• _Work item_: Set down each line of the material that follows, exactly, with no pictures.

....

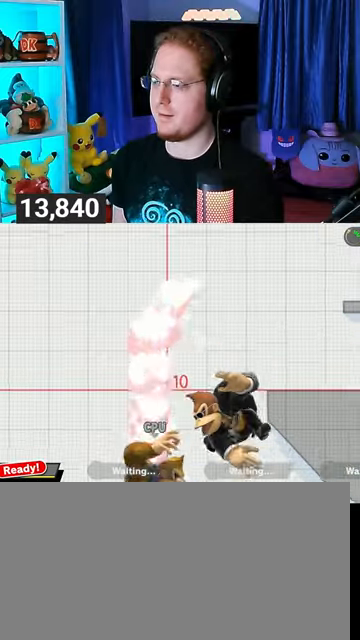
{"buttons": [], "left_stick": "center", "right_stick": "center", "events": [[67, "B", "down"], [100, "B", "up"], [200, "B", "down"], [233, "left_stick", "right"], [333, "B", "up"], [433, "left_stick", "center"]]}
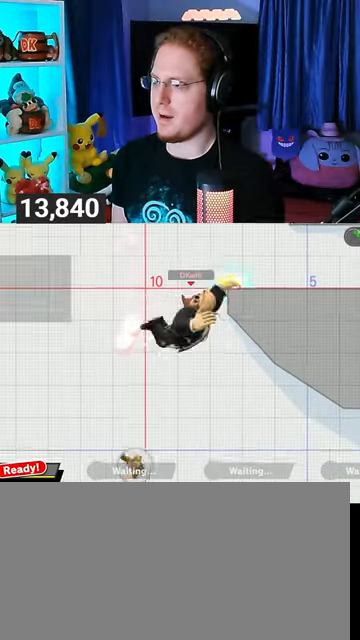
{"buttons": [], "left_stick": "up-right", "right_stick": "center", "events": [[133, "Y", "down"], [167, "A", "down"], [167, "Y", "up"], [233, "A", "up"], [300, "left_stick", "right"], [367, "left_stick", "up-right"]]}
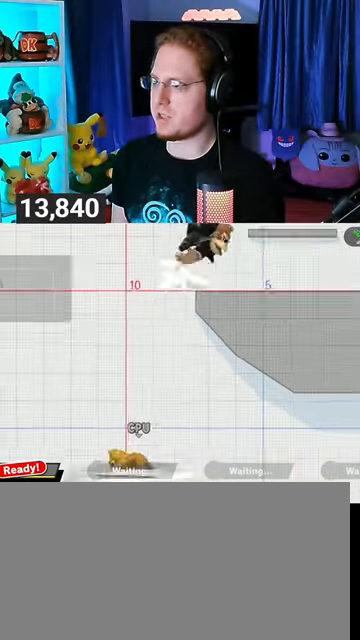
{"buttons": [], "left_stick": "down", "right_stick": "center", "events": [[200, "left_stick", "center"], [300, "left_stick", "down"]]}
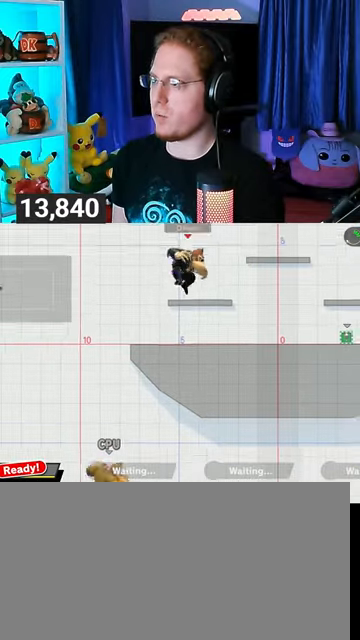
{"buttons": ["A"], "left_stick": "up-right", "right_stick": "center", "events": [[67, "left_stick", "center"], [167, "left_stick", "right"], [233, "Y", "down"], [300, "Y", "up"], [300, "left_stick", "center"], [367, "A", "down"], [500, "left_stick", "up-right"]]}
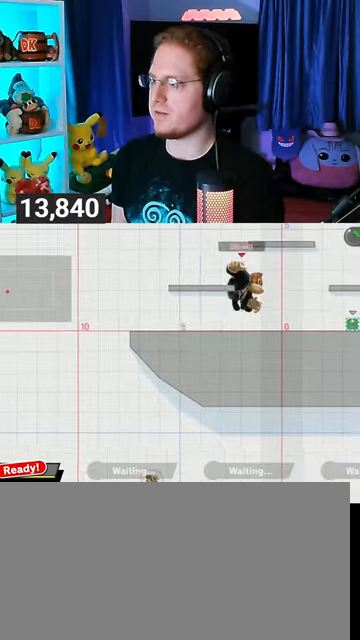
{"buttons": [], "left_stick": "center", "right_stick": "center", "events": [[100, "left_stick", "down"], [233, "A", "up"], [233, "left_stick", "center"]]}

....

• _Response to this exercise_:
{"buttons": [], "left_stick": "center", "right_stick": "center", "events": [[67, "B", "down"], [100, "B", "up"], [200, "B", "down"], [233, "left_stick", "right"], [333, "B", "up"], [433, "left_stick", "center"]]}
{"buttons": [], "left_stick": "up-right", "right_stick": "center", "events": [[133, "Y", "down"], [167, "A", "down"], [167, "Y", "up"], [233, "A", "up"], [300, "left_stick", "right"], [367, "left_stick", "up-right"]]}
{"buttons": [], "left_stick": "down", "right_stick": "center", "events": [[200, "left_stick", "center"], [300, "left_stick", "down"]]}
{"buttons": ["A"], "left_stick": "up-right", "right_stick": "center", "events": [[67, "left_stick", "center"], [167, "left_stick", "right"], [233, "Y", "down"], [300, "Y", "up"], [300, "left_stick", "center"], [367, "A", "down"], [500, "left_stick", "up-right"]]}
{"buttons": [], "left_stick": "center", "right_stick": "center", "events": [[100, "left_stick", "down"], [233, "A", "up"], [233, "left_stick", "center"]]}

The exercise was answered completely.